====== Given passage
[A Treatise of Human Nature by David Hume]@TWC D-Link bookA Treatise of Human Nature PART IV 66/144
Every quality being a distinct thing from another, may be conceived to exist apart, and may exist apart, not only from every other quality, but from that unintelligible chimera of a substance. But these philosophers carry their fictions still farther in their sentiments concerning occult qualities, and both suppose a substance supporting, which they do not understand, and an accident supported, of which they have as imperfect an idea.
The whole system, therefore, is entirely incomprehensible, and yet is derived from principles as natural as any of these above-explained. In considering this subject we may observe a gradation of three opinions, that rise above each other, according as the persons, who form them, acquire new degrees of reason and knowledge.
These opinions are that of the vulgar, that of a false philosophy, and that of the true; where we shall find upon enquiry, that the true philosophy approaches nearer to the sentiments of the vulgar, than to those of a mistaken knowledge.
It is natural for men, in their common and care, less way of thinking, to imagine they perceive a connexion betwixt such objects as they have constantly found united together; and because custom has rendered it difficult to separate the ideas, they are apt to fancy such a separation to be in itself impossible and absurd.
But philosophers, who abstract from the effects of custom, and compare the ideas of objects, immediately perceive the falshood of these vulgar sentiments, and discover that there is no known connexion among objects.
============
Activity: Render this sentence from the Treatise of Human Nature excerpt in Spanish: "In considering this subject we may observe a gradation of three opinions, that rise above each other, according as the persons, who form them, acquire new degrees of reason and knowledge."
====== Data shown
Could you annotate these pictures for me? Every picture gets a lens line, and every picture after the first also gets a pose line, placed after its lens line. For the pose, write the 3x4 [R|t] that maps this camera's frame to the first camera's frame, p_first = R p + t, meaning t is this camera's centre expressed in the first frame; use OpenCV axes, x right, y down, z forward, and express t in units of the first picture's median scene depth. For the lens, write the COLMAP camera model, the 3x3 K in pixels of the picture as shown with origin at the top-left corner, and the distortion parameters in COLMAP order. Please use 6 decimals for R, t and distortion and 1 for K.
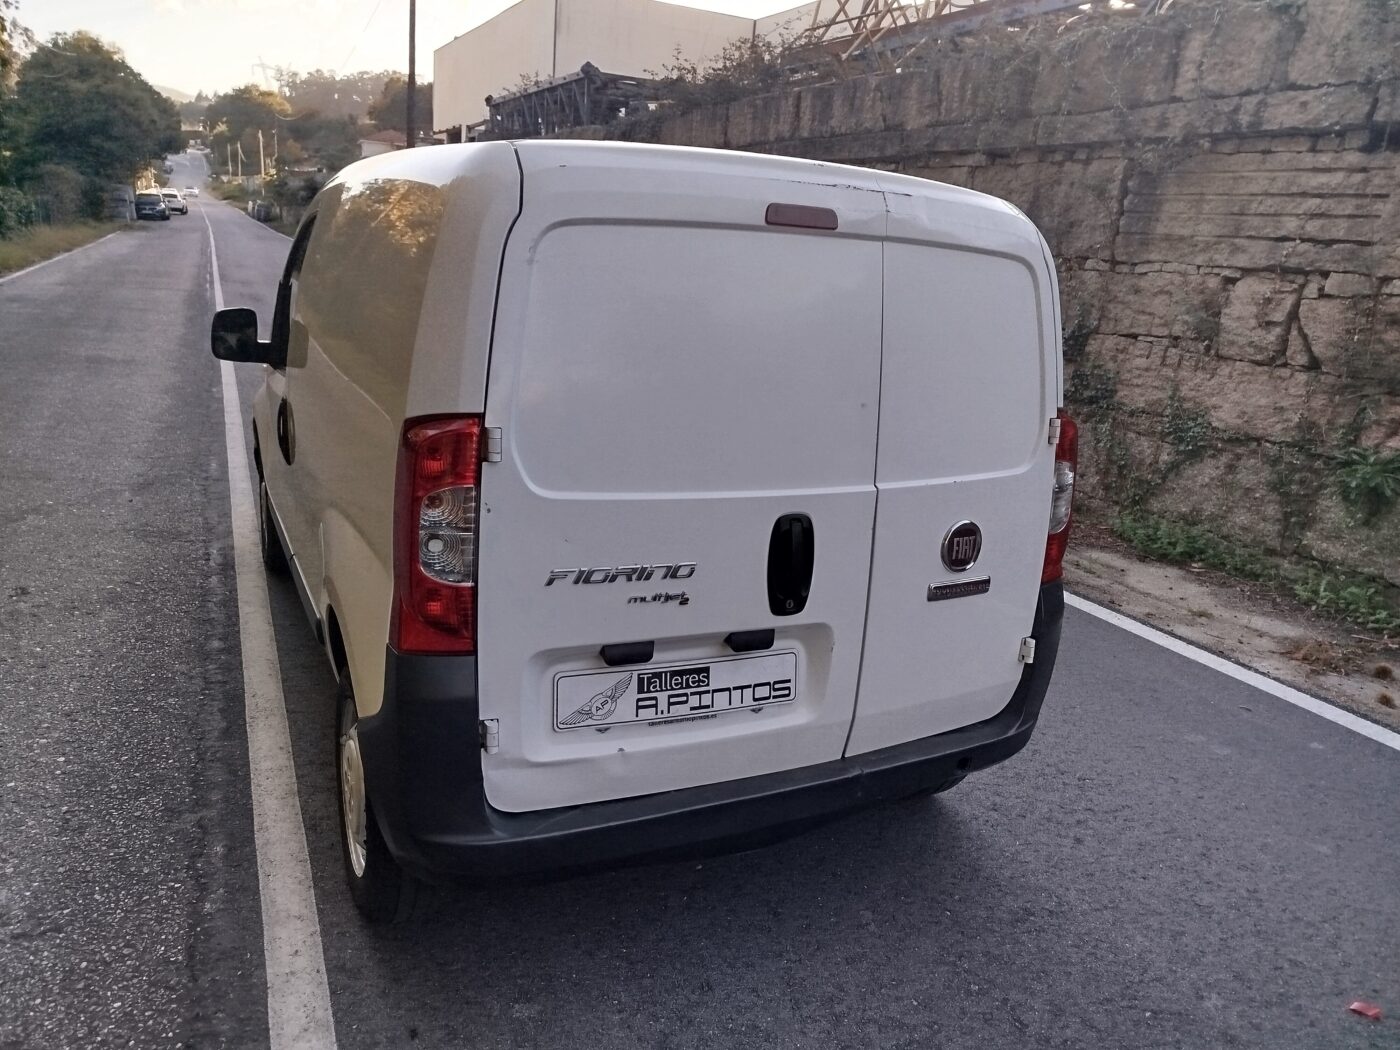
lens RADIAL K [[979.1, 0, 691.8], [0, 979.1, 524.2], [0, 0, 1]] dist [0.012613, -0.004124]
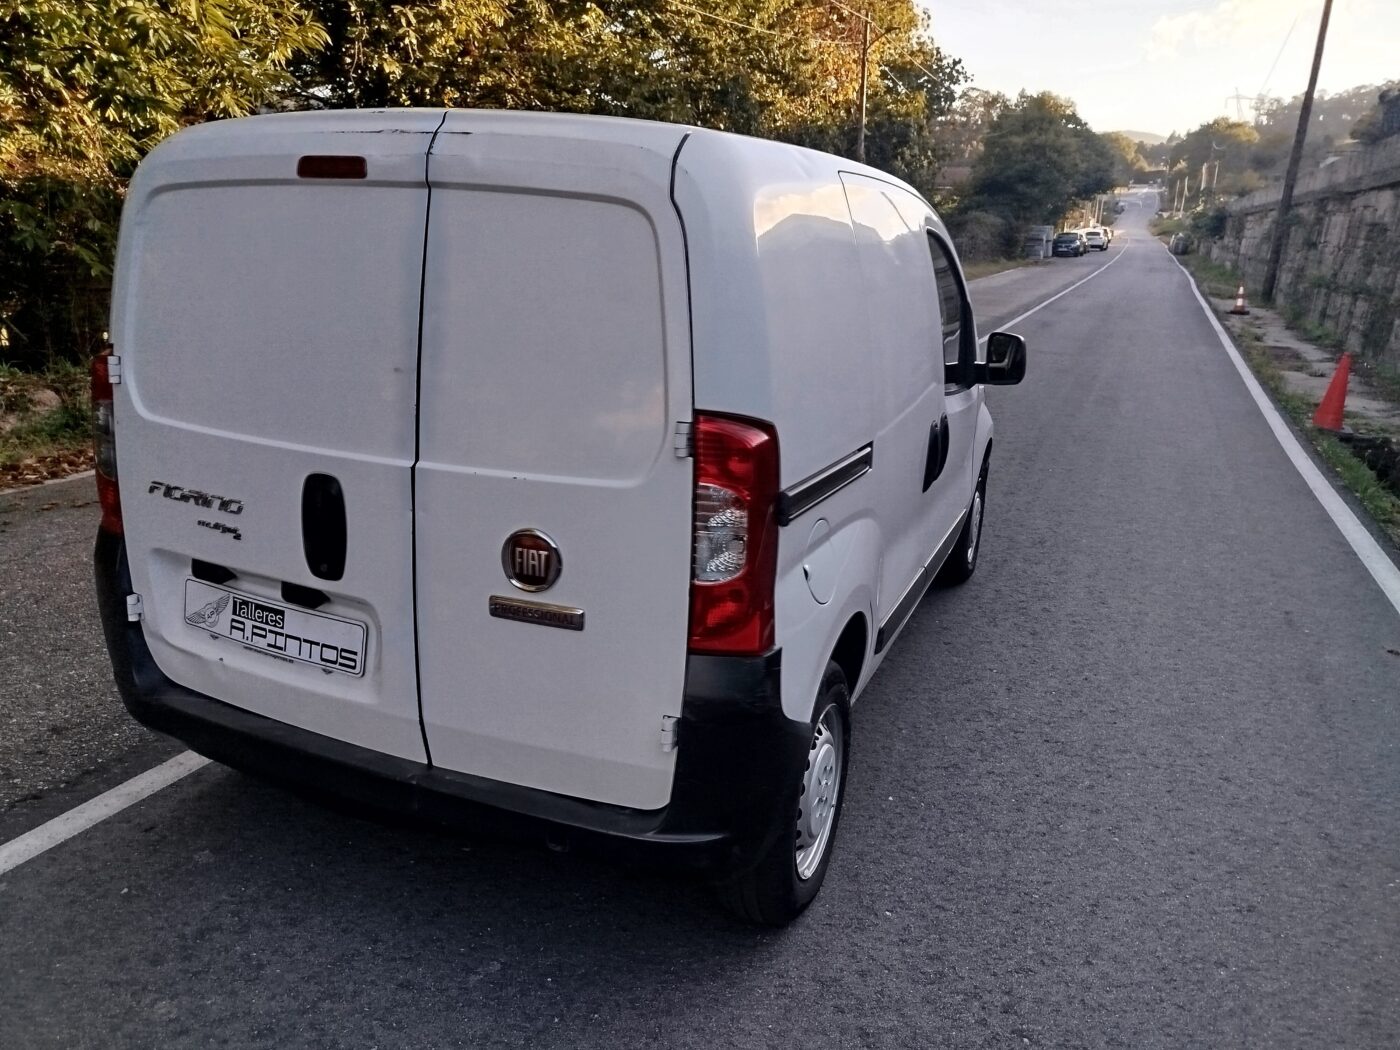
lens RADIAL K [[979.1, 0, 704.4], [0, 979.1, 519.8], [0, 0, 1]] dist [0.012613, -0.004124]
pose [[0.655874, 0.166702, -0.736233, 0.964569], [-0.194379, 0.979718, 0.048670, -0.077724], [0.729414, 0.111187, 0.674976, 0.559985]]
============
====== Data shown
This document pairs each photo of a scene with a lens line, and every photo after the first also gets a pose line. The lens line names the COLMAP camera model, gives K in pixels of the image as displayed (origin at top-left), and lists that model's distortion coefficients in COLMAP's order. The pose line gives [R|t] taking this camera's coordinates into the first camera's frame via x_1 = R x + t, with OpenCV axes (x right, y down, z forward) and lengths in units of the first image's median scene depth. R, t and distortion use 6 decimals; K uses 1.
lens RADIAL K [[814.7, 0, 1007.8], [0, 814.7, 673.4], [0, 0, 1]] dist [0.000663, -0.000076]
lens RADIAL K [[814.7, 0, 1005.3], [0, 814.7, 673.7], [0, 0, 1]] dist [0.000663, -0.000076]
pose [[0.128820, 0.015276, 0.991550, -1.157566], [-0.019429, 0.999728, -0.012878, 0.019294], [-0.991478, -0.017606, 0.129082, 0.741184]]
============
Task response: Al considerar este tema, podemos observar una gradación de tres opiniones que se elevan unas sobre otras, según las personas que las forman adquieren nuevos grados de razón y de conocimiento.